## Textausschnitt
________

Der Verband Schweizerischer Flugtechnischer Betriebe hat im Februar einen Workshop zum Thema "Fachkräftemangel im Flugzeugunterhalt" durchgeführt. Ziel des Workshops war es, Lösungen und Alternativen zu entwickeln, um auch in Zukunft genügend qualifizierte Fachkräfte für den Unterhaltsbereich unserer Industrie zu finden.

 

Eines muss ich vorweg ganz klar sagen: Wir werden kurz- und mittelfristig kaum Schweizer Personal finden, um den Fachkräftemangel zu beheben. Es braucht also Alternativen.

 

Ein Thema, das in der Luftfahrtindustrie lange Zeit allgegenwärtig war, aber viel zu wenig Beachtung fand, da die Unternehmen auf Leiharbeitskräfte (Contractor) oder ausländische Fachkräfte zurückgreifen konnten. Inzwischen gibt es Vorgaben der nationalen Luftfahrtbehörden, wie hoch der Anteil von Zeitarbeitskräften und fest angestelltem Personal sein soll. Dies wird auch genau überwacht. Auch der Markt für ausländische Fachkräfte ist verschlossen. Sei es, dass die Einstellungshürden in der Schweiz ausserhalb der EU/EFTA sehr hoch sind, wenn ich EU/EFTA Personal finde, welches qualifiziert ist, scheitert es meist an den Schweizer Arbeitsbedingungen. Da meist im 24/7 Schichtbetrieb gearbeitet wird, machen es die Vorgaben des SECO fast unmöglich, einen attraktiven Schichtplan für die MA zu erstellen (Nacht- und Wochenend- bzw. Feiertagsarbeit sind in der Schweiz verboten). Auch die Schwierigkeit, privat eine geeignete Wohnung zu finden, stellt oft ein Problem dar. Zudem sind die Anstellungsbedingungen wie z.B. die Wochenarbeitszeit oder das Gehalt im internationalen Vergleich nicht mehr konkurrenzfähig. Hier muss etwas passieren:

  • Schichtpläne: Soweit mir bekannt ist, hat das SECO alle Sonderbewilligungen bis auf weiteres aufgehoben/auf Eis gelegt und attraktive Modelle wie z.B. 5/5 oder auch 7/7 mit einer Normalarbeitszeit von 42.5 Stunden sind rechtlich nicht mehr möglich. Hier braucht es eine Anpassung des Arbeitsgesetzes und die Arbeitgeber müssen hier von den klassischen 42.5 Stunden wegkommen.
  • Für das Onboarding in der Schweiz ist die Unterstützung des Arbeitgebers gefragt, ein gutes Beispiel ist z.B. die "Helvetic-WG".
  • Die Gehälter müssen wieder marktgerecht werden. Vergleicht man die Gehälter von Medizintechnikern oder IT-Technikern, so ist die Bezahlung nicht mehr marktgerecht. Angesichts der Verantwortung, die die Mitarbeiter tragen (z.B. Freigabe für Arbeiten an der Flugsteuerung), steht die Diskrepanz in der Entlohnung in keinem Verhältnis zur Verantwortung, die sie tragen.

________

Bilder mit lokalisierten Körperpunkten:
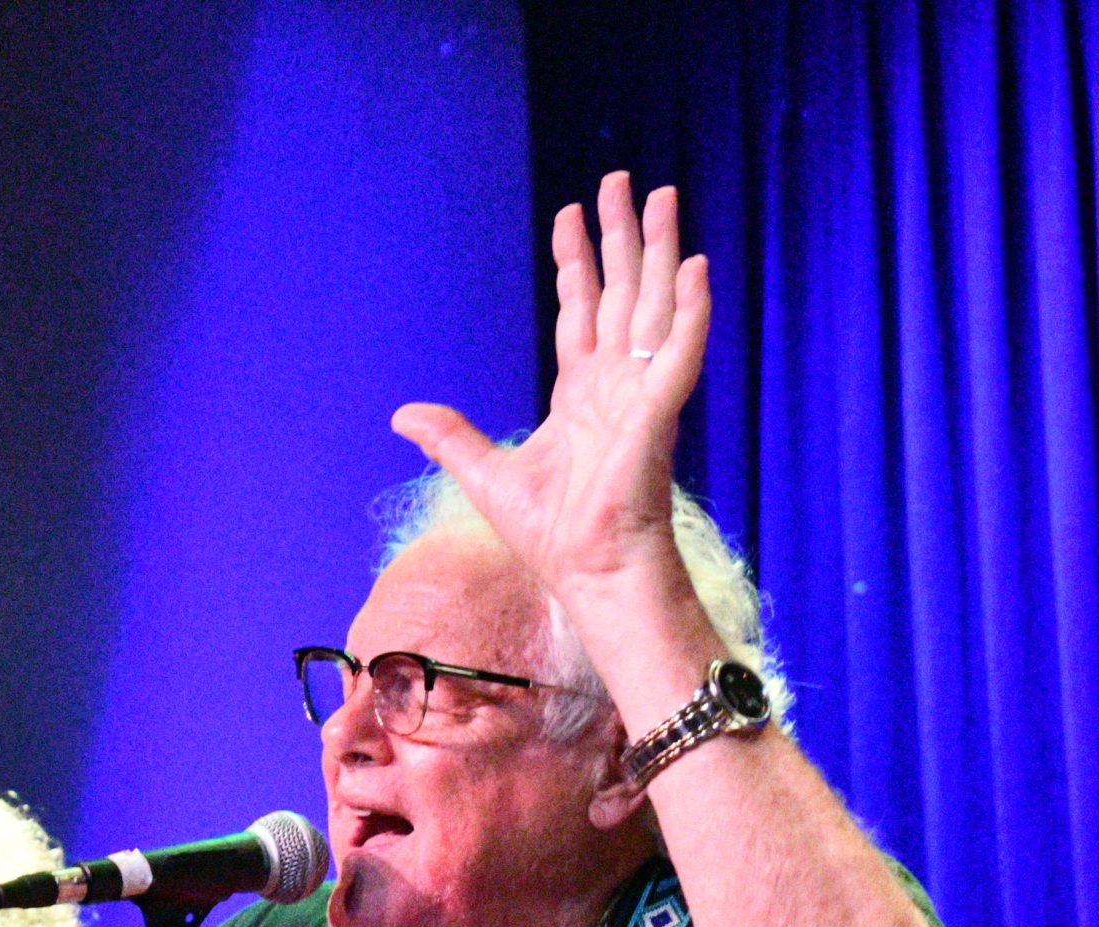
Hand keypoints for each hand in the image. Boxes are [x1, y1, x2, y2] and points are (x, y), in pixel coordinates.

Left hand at [394, 171, 710, 593]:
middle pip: (621, 292)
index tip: (572, 214)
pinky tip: (697, 266)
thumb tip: (402, 415)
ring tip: (665, 197)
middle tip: (621, 180)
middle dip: (622, 236)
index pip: (582, 311)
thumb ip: (451, 438)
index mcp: (580, 395)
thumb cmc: (553, 536)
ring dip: (660, 250)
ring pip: (654, 304)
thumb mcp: (487, 476)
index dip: (577, 262)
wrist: (588, 574)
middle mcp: (615, 385)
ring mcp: (641, 395)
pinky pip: (680, 353)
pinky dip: (691, 310)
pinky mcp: (659, 413)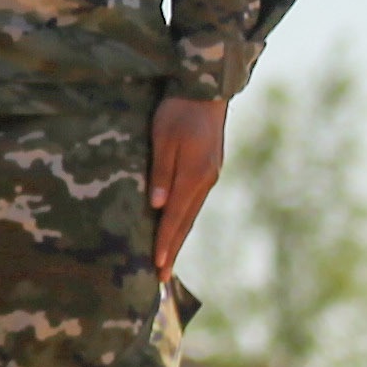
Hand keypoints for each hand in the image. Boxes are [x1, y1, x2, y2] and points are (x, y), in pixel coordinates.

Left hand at [148, 94, 229, 272]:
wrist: (206, 91)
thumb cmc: (178, 111)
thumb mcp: (163, 139)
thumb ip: (161, 173)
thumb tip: (157, 207)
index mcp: (193, 176)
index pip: (175, 217)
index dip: (165, 242)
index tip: (157, 266)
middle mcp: (205, 181)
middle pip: (186, 222)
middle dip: (173, 249)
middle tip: (162, 276)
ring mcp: (210, 176)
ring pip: (192, 214)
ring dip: (180, 237)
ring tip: (168, 258)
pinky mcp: (210, 169)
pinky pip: (195, 202)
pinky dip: (185, 220)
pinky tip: (178, 226)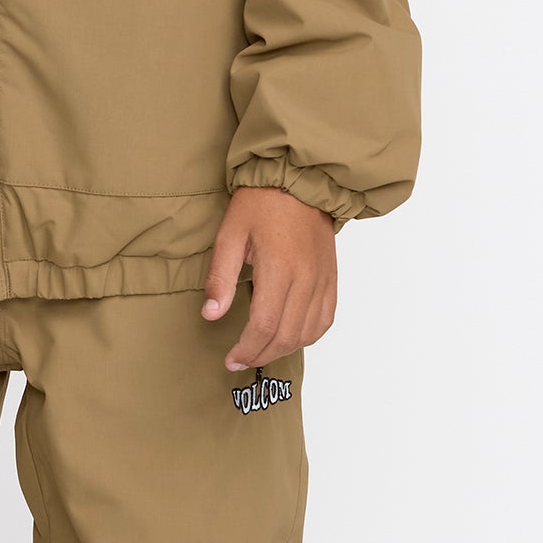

________

Beantworte drei Fragen zum Text über den Fachkräftemangel im Flugzeugunterhalt:
(a) In welchem Monat hat der Verband den Workshop durchgeführt?
(b) Welche Arbeit ist laut Text in der Schweiz verboten?
(c) Mit den Gehältern welcher beiden Berufe werden die Gehälter verglichen?
Die Datensätze sind eigenständiges Material.

(a) Im Februar.
(b) Nacht- und Wochenend- bzw. Feiertagsarbeit.
(c) Mit den Gehältern von Medizintechnikern und IT-Technikern.